## Exercise instructions
Put every line of text in the records below into a JSON list of strings, one string per line, omitting blank lines and the pictures.
BEGIN Records for processing
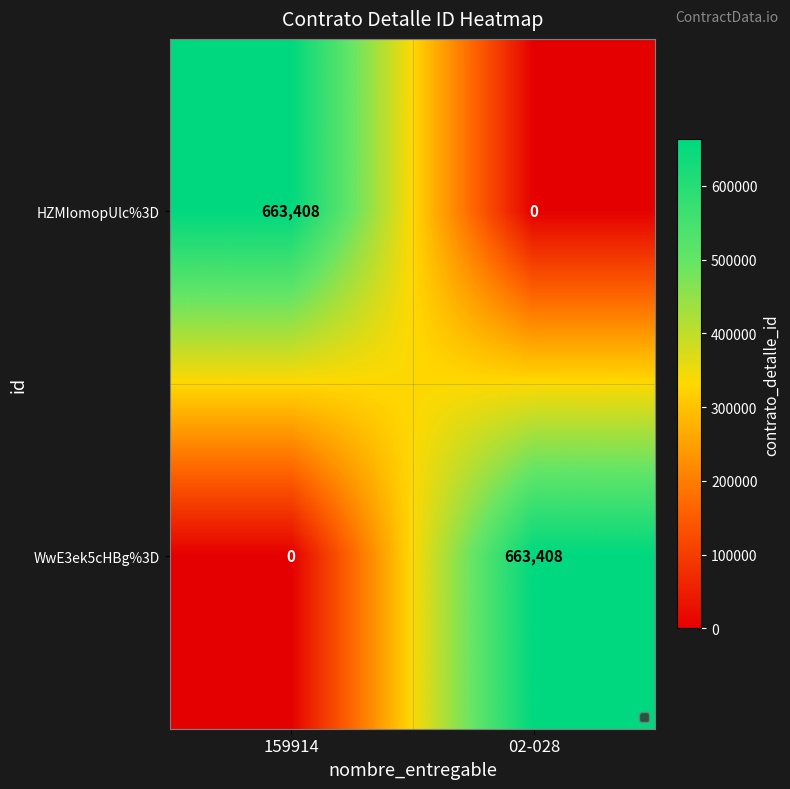

What value does the HZMIomopUlc%3D series have at 159914?

663408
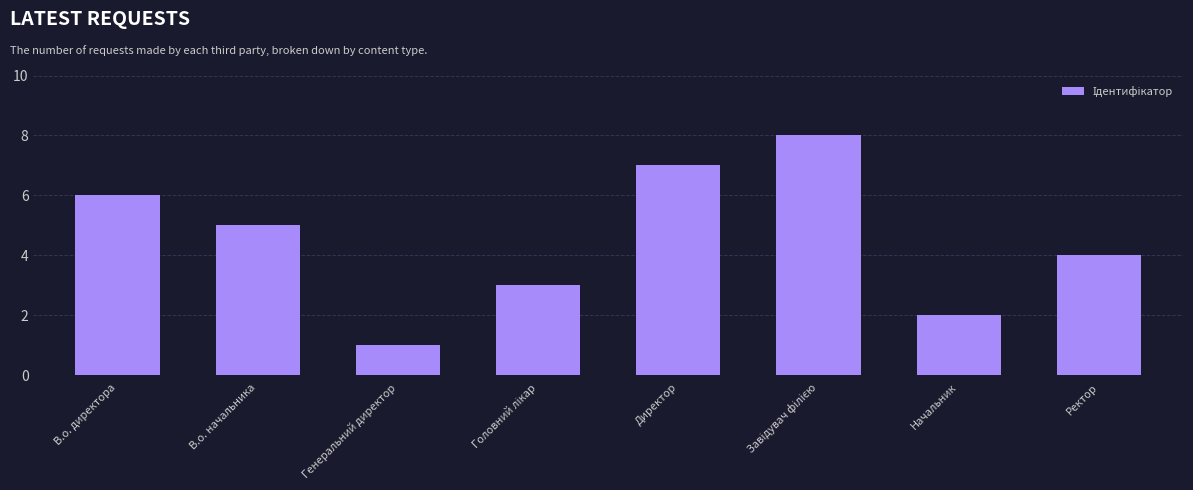

How many bars are there in total?

8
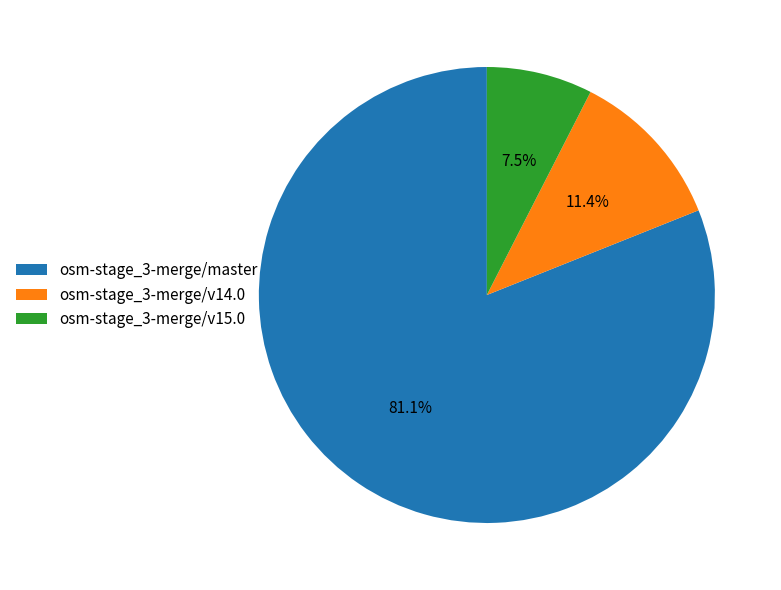

Is it true that osm-stage_3-merge/master is 69% of the pie?

False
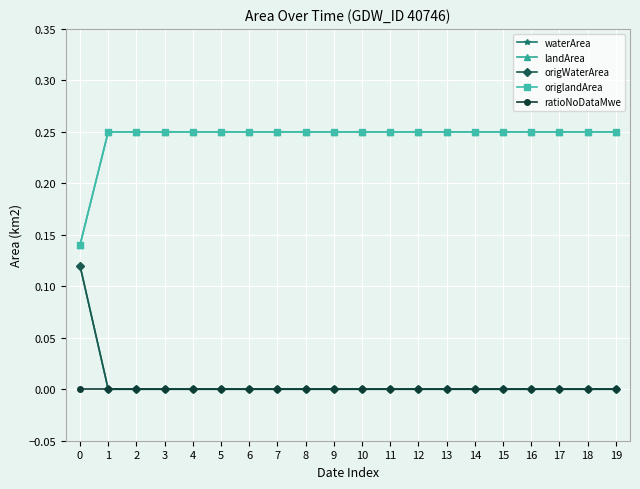

What is the sum of all waterArea values?

0.1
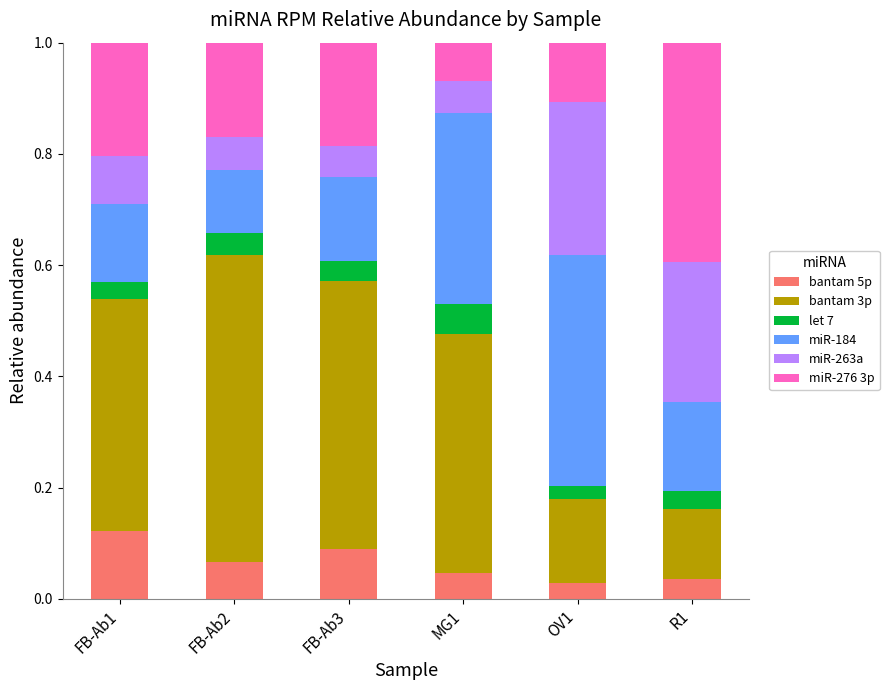

What is the total value across all series at MG1?

1.0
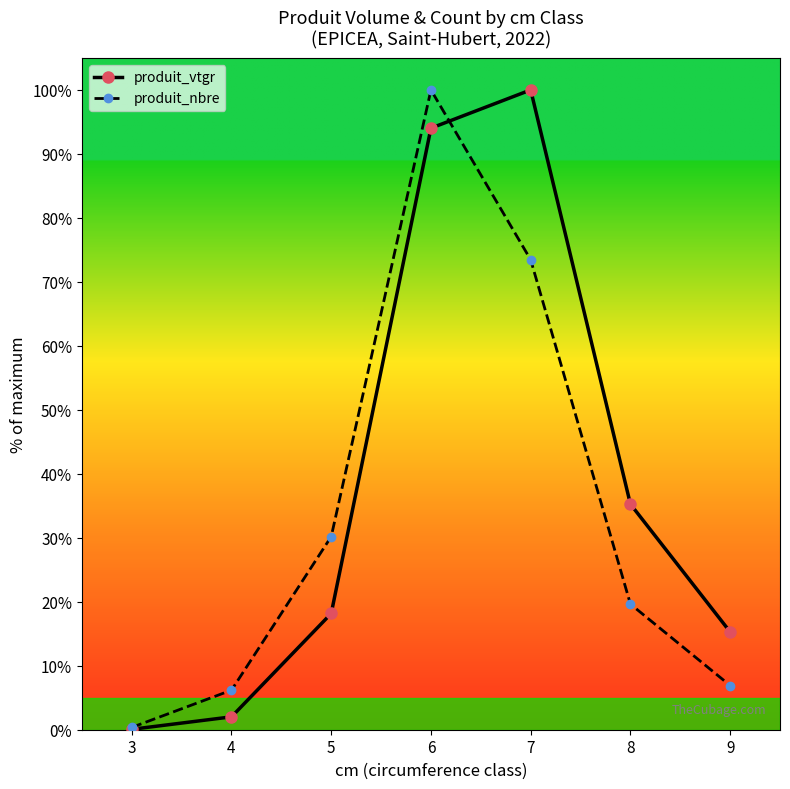

How many data points in produit_nbre are above 19?

4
END Records for processing
## Expected output
[
  "What value does the HZMIomopUlc%3D series have at 159914?",
  "663408",
  "How many bars are there in total?",
  "8",
  "Is it true that osm-stage_3-merge/master is 69% of the pie?",
  "False",
  "What is the sum of all waterArea values?",
  "0.1",
  "What is the total value across all series at MG1?",
  "1.0",
  "How many data points in produit_nbre are above 19?",
  "4"
]